ドロップルーフでよくある問い合わせとして、かなり古くて使い込んだレインウェアでも撥水性は復活できますか?というご質問を頂きます。
そもそもゴアテックスはどのくらいまで使用できるのか?ゴアテックスの寿命は?という疑問をお持ちする方がいらっしゃるかと思います。
今回はゴアテックスレインウェアの寿命を解説していきます。
ゴアテックスの寿命とは?
ゴアテックスのホームページには下記文章が記載されております。
GORE-TEX® アウターウェアが備える高機能は、GORE-TEX® メンブレン自体に損傷がない限り低下することはありません。しかし、ウェアとして長くご愛用いただくためには、日頃のメンテナンス・ケアが大切です。ウェアの寿命は一概に何年とはいえませんが、ていねいなケアをすれば相当に長期間にわたって着用することができます。
引用元:ゴアテックスジャパンホームページ
通常使用においてゴアテックス自体の経年劣化はほとんど見られません。
ゴアテックス本体は化学的にとても安定で、湿気等を含んだからといって化学分解してボロボロになっていくということはほとんどありません。
むしろ長く使用して穴が開いてしまった等でゴアテックス自体に損傷が見られて、その箇所から漏水するケースがほとんどです。
ほとんどの製品においてゴアテックス自体はナイロン生地に挟み込まれていてゴアテックスがそのまま露出しているケースは少ないです。
これはゴアテックスを保護する目的でもあります。
つまりゴアテックスホームページに「相当に長期間にわたって着用することができます。」と記載があるように、ゴアテックス自体の直接損傷さえ無ければレインウェアとして充分に使用することができます。
ゴアテックスの寿命はメンテナンスが重要になる
さて、ゴアテックスが長きに渡って使用できることが分かりましたが、それには前置きがありましたね。
「ていねいなケアをすれば」という言葉が入っています。さらには文中にも「日頃のメンテナンス・ケアが大切です」と記載されています。
この前提の下に長期間着用できるとされているわけです。
これはどういうことかと言うと、ゴアテックス自体の機能は水を通さない「防水性」と汗を逃がす「透湿性」、この2つを基本的に担っているに過ぎません。

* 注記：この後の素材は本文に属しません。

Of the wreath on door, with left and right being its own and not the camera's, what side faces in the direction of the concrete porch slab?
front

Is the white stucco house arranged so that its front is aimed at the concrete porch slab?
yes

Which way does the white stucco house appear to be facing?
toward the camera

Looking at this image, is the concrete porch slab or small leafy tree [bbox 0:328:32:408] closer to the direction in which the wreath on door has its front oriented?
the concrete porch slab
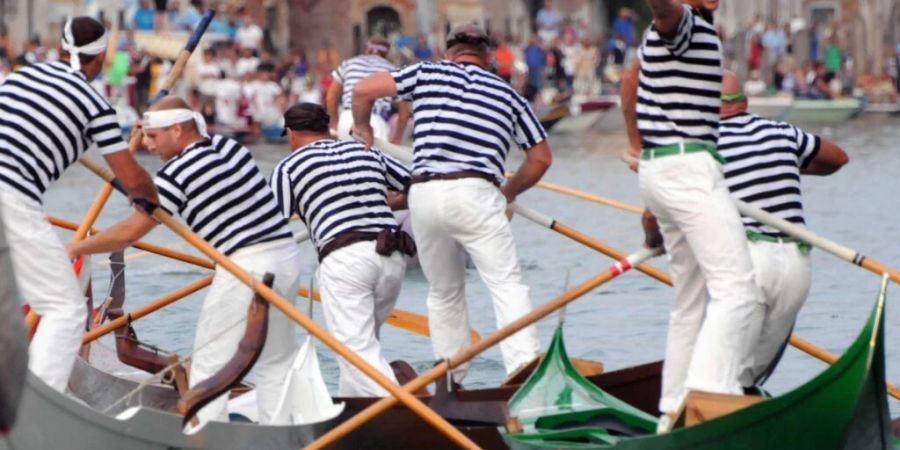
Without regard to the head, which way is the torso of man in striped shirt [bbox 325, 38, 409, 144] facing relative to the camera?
away from the camera

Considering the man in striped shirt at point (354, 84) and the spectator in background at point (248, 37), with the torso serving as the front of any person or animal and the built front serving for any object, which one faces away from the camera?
the man in striped shirt

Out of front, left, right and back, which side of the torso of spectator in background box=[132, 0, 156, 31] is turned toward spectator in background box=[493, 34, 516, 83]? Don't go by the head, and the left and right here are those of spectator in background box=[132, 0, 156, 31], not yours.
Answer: left

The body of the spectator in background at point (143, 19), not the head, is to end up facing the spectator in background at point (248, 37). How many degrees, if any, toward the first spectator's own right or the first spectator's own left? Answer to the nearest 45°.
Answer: approximately 135° to the first spectator's own left

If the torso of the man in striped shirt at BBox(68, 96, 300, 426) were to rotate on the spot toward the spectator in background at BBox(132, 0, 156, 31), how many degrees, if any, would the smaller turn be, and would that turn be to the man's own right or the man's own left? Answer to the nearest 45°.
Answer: approximately 45° to the man's own right

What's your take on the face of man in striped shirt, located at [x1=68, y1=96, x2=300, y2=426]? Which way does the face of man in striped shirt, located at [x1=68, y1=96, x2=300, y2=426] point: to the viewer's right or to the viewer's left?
to the viewer's left

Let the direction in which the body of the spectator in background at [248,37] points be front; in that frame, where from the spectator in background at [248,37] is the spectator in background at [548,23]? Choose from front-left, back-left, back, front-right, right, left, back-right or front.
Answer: back-left

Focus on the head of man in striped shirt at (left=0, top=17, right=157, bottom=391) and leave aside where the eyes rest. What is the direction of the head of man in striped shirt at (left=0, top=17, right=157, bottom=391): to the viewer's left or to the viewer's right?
to the viewer's right

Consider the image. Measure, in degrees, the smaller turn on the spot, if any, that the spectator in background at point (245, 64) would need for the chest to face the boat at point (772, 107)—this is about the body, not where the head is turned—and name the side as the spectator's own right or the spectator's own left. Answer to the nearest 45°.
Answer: approximately 90° to the spectator's own left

これだけでアウトドアのレインウェアとして必要充分かと言えばそうではありません。
アウトドアのレインウェアとして非常に重要な性能(ないしは機能)として「撥水性」があります。
透湿性は撥水性が保持されていることが前提として機能するものですし、防水性があっても撥水性が無ければレインウェアは重たくなりますし、また身体を冷えやすくしてしまいます。
この重要な「撥水性」、ゴアテックス自体に持たせている訳ではなく、それを挟み込むナイロン生地に持たせています。
表面のナイロン生地はゴアテックスを守るためにも重要な役割をしてくれていますが、その分擦れたりしてゴアテックスの代わりにいくらか磨耗してくれています。
磨耗等の影響により撥水性は少しずつ失われてしまいます。
そこでこの「撥水性」においては定期的なメンテナンスにおいて回復させる必要があるわけです。
撥水性の回復に特化して開発した弾水コーティング
撥水性の回復方法はゴアテックスホームページにも記載されています。
乾燥機を使う方法、アイロンがけを行う方法。このどちらの方法においても抜本的な撥水性回復方法ではなく、今残っている撥水性を回復させる方法といった方が適切です。
失われた撥水有効成分を回復させるには再度撥水剤を付着させる必要があります。
ホームページにはさらに撥水スプレーをかける方法とクリーニング店での撥水加工をおこなう方法も紹介されています。
撥水有効成分を再度付けるにはこのような方法があります。
ただ、以前のコラムで説明したように、これらの方法では撥水成分の定着が不十分で耐久性が出ません。何度も何度も撥水回復処理が必要になってしまいます。
アウトドア使用に耐えられるしっかりとした定着をするために開発した撥水加工が「弾水コーティング」です。
ゴアテックスの失われた撥水性を回復させる最有効な選択
ゴアテックスはメンブレンに損傷が無ければ機能低下は無いと言う様に、ゴアテックスの機能である「防水性」「透湿性」は使い込んだレインウェアでも問題ありません。
残りの「撥水性」を如何にメンテナンス&ケアしながら確保させていくか、又は失われているなら回復させていくかがゴアテックスウェアの寿命のポイントです。
「弾水コーティング」は生地への撥水性の回復を行う加工でありますので、使い込まれたウェアでも問題なく回復させることができます(但し装飾部分で劣化がある部分は加工中に損傷する可能性はございます)。
ぜひ弾水コーティングで撥水性回復を行いながらゴアテックスを大切に着用して下さい。